The broadcast networks object to Nielsen delivering a stream of “live” viewing data because it doesn’t include the growing number of commercials watched on DVRs. Unless they get paid for some of those delayed impressions, networks don’t want to participate in a commercial ratings systems.

Advertisers and media buyers don’t like the live-plus-seven-days measure because they feel that a seven-day delay in viewing undercuts their marketing objectives.

Several network executives have endorsed the notion of a compromise at live plus two days or live plus three days. Some ad buyers have accepted the idea that delayed commercials have value, while others are sticking to a hard line, insisting that ad deals be based on live viewing only.

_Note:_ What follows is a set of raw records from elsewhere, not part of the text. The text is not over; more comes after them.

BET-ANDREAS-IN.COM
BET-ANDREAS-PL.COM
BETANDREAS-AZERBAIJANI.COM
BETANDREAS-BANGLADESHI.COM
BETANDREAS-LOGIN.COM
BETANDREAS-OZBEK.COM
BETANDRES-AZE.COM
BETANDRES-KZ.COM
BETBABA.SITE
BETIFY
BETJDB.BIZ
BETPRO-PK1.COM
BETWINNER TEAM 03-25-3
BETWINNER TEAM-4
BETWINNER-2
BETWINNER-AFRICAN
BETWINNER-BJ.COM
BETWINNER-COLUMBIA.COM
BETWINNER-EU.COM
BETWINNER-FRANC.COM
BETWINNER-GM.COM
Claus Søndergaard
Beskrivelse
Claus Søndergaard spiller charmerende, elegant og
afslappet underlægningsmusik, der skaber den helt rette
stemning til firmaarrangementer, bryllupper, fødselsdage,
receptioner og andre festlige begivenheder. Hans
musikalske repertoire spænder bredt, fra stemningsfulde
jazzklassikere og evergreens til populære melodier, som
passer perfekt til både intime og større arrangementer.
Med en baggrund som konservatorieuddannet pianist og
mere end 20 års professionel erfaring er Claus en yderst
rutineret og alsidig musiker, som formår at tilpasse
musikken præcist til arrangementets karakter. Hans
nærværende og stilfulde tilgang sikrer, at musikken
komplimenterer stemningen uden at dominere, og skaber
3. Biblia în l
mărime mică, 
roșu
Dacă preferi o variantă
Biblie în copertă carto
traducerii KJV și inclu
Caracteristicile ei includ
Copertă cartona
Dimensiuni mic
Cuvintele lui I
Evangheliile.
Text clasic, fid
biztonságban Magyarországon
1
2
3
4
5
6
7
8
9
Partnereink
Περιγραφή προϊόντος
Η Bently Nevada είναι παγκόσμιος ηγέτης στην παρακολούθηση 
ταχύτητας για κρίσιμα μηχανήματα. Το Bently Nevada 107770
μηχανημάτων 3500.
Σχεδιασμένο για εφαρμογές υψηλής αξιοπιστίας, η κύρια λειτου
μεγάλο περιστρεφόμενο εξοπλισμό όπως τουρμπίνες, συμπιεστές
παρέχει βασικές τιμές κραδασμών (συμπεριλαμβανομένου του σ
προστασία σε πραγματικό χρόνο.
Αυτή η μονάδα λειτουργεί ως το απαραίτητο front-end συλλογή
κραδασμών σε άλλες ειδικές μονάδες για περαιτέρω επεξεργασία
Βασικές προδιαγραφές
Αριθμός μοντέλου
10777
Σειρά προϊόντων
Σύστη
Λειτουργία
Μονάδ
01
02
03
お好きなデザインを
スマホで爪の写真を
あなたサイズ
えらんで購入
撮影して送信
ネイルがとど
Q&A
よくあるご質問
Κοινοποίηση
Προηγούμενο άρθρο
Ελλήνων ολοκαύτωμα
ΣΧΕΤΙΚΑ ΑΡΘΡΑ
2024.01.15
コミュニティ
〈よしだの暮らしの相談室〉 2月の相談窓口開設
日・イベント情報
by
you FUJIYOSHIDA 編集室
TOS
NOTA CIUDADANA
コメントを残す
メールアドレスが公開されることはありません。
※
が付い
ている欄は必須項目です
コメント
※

Advertisers want some form of commercial ratings data because they want a better measure of how many people are watching their ads, as opposed to how many people are watching the shows, which is what the current system measures.

Since the idea was proposed in June, controversy has arisen as the details are worked out. Cable networks have opted out of the system, saying Nielsen has problems with separating national commercial breaks and local breaks. Nielsen has also been unable to come up with a satisfactory way to measure syndicated shows with multiple runs in a day.